Patient/appointment log to date:

June 2009
On vacation. Sudden sharp pain in knee. Wait several weeks to see if pain goes away.

August 2009
Still in pain. Try to schedule doctor appointment, but doctor on vacation. Clinic accepting only “urgent cases” since doctors on vacation, clinic understaffed. Call week or two later: get appointment for August 31.

(In Stockholm, the city closes one of two major children’s hospitals every year for month of July. All patients referred to children's hospital that is open. It was a nightmare the day I visited the hospital's emergency room a few years ago – waiting room packed, eight-hour wait, snack bar closed, toilets backed up so staff closed bathroom. All this with an ailing child and baby in tow. Real “third world.” But I digress.)

August 31, 2009
Doctor examines knee. Refers me for x-ray. Couple days later, x-ray at walk-in x-ray clinic in Västerås.

September 10, 2009
Doctor calls with x-ray results: nothing. Refers me to orthopedic clinic at central county hospital. Almost all specialists in county based at county hospital so must go there. Couple weeks later, notice in mail: have been assigned time with orthopedist on October 6.

October 6, 2009
Orthopedist finds nothing. Recommends MRI. (Knee is killing me. Walk with limp. Difficulty going up and down stairs. Cannot do routine tasks like mowing the grass.) Orthopedist gives me form to fill-in and mail so orthopedic department when know when I’ve had MRI. (Apparently hospital’s departments don’t talk to each other. Patient’s job to keep them in touch.) Told probably several weeks wait for MRI. Ask if I can get one at walk-in clinic. Not possible. Once patient is in hospital system, all services performed by hospital even if faster somewhere else. (Cost to the county, which is the payer, is the same no matter who performs service. Hospital just doesn’t want to lose the fee even if patient must wait months for service.)

Several weeks later, notice in mail: MRI scheduled for December 11 (two months since visit to orthopedist). Mail form to orthopedic department about MRI.

December 11, 2009
MRI of knee.

January 11, 2010
Letter in mail: orthopedist will call with test results on January 27!

January 27, 2010
Orthopedic clinic calls. Orthopedist home with sick kid. Doctor will not call today. When I can expect a call? When his child is better or he returns to work.

January 31, 2010 (Sunday)
Find message on cell phone. Orthopedist called January 29 (Friday) and left detailed message on cell phone. (Do like personal touch and respect for privacy by leaving medical test results as cell phone message!) Asks me to call if questions, but leaves no number.

February 1, 2010
Find contact information for the orthopedic clinic: telephone hours 07.15-15.00, Monday-Thursday. Call around noon, get recording: day’s quota of telephone times has been filled; try again later. Message doesn’t say when. Call again around 13.30. Same message. (Blog readers may recognize this problem from my quest last year to schedule a mammogram. Search “mammogram” on this blog.)

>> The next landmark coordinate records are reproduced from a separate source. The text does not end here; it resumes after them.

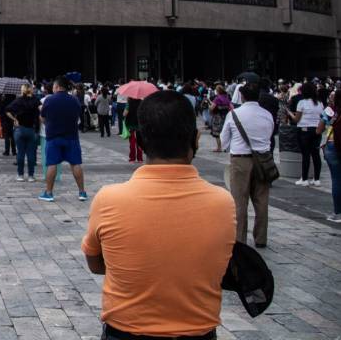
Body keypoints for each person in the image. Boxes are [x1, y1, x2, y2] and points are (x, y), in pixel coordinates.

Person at [82, 90, 235, 339]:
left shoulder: (109, 199)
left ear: (140, 141)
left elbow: (96, 264)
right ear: (196, 140)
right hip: (198, 331)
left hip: (126, 330)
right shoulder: (223, 202)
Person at [221, 81, 274, 248]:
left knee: (239, 201)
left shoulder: (234, 114)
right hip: (263, 159)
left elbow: (224, 140)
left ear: (242, 96)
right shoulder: (267, 114)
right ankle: (261, 238)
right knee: (261, 200)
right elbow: (271, 134)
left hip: (240, 159)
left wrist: (228, 147)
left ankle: (239, 238)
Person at [38, 76, 87, 202]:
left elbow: (43, 118)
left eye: (54, 86)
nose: (53, 89)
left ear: (58, 87)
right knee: (76, 163)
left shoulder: (49, 100)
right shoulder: (75, 100)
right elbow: (77, 118)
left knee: (52, 164)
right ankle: (82, 192)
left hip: (53, 137)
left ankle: (49, 193)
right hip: (71, 137)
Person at [291, 81, 325, 186]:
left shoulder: (301, 103)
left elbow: (297, 120)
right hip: (316, 131)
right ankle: (316, 179)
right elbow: (322, 118)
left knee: (305, 155)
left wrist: (290, 114)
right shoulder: (319, 103)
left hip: (304, 130)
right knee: (316, 154)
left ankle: (304, 179)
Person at [6, 84, 41, 182]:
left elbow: (7, 110)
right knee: (31, 154)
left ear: (22, 90)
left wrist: (14, 119)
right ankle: (31, 176)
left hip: (20, 129)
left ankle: (20, 175)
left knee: (20, 153)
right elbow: (42, 110)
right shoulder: (35, 100)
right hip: (32, 129)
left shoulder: (19, 100)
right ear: (31, 90)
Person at [322, 88, 340, 222]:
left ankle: (338, 213)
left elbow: (319, 129)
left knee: (336, 179)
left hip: (332, 145)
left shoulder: (330, 111)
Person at [209, 84, 232, 152]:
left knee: (217, 132)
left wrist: (210, 108)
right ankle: (225, 147)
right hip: (226, 116)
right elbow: (231, 107)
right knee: (225, 131)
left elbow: (212, 107)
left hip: (218, 117)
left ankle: (219, 148)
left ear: (217, 91)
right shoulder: (226, 97)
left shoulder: (217, 98)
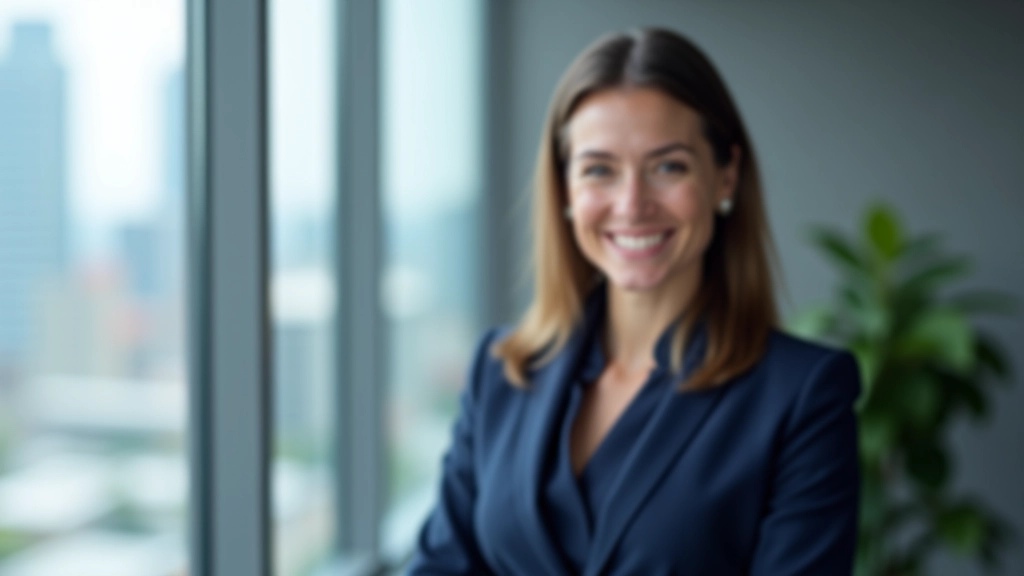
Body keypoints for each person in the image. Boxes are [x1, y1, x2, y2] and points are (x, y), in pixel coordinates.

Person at [408, 27, 860, 576]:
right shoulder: (500, 372)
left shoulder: (802, 396)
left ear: (726, 176)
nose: (632, 204)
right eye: (599, 170)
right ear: (566, 190)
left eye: (668, 167)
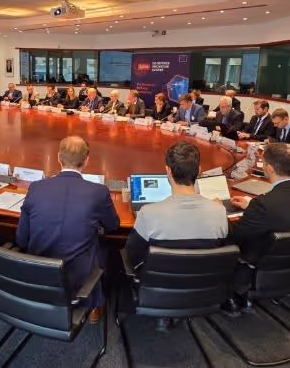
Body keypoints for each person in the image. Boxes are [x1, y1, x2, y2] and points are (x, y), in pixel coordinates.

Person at [125, 141, 229, 330]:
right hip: (202, 288)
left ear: (168, 171)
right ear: (199, 170)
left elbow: (133, 255)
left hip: (157, 287)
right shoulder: (219, 212)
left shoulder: (148, 213)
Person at [17, 136, 119, 324]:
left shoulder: (36, 187)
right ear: (86, 161)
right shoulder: (98, 191)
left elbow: (22, 240)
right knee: (104, 247)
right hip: (77, 279)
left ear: (58, 157)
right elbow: (113, 226)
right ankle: (94, 304)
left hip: (40, 273)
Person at [226, 143, 290, 313]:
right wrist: (251, 207)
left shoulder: (264, 203)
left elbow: (235, 238)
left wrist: (218, 213)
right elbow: (284, 214)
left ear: (269, 168)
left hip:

Find website for department and email address. Send message must speak with orthopedist about test results. Ask clinic to suggest several times when we can talk and I’ll confirm one. Also ask for direct telephone number so I can speak with department staff and by-pass telephone queue.

February 2, 2010
Email reply: orthopedist will call on February 16 at 15.30. “We hope this works well for you.”

No, it doesn't. Angry! Two months since MRI and still haven’t spoken with anyone about results. Send message: no can do; try again.

February 3, 2010
New message: orthopedist can talk with me on February 9 at 11.55, not sooner. (Heaven forbid he should just pick up the phone and try calling me!) Message also reaffirms only way to reach department is general number or email.

I confirm phone appointment for February 9.

How does Bleak House end? Several of the litigants in the lawsuit around which the novel revolves die before the case is settled. It’s clear this is also the hope of health care administrators and practitioners in Västmanland: Patients, please go away (or just die, for Christ's sake)! We’re too busy for sick people.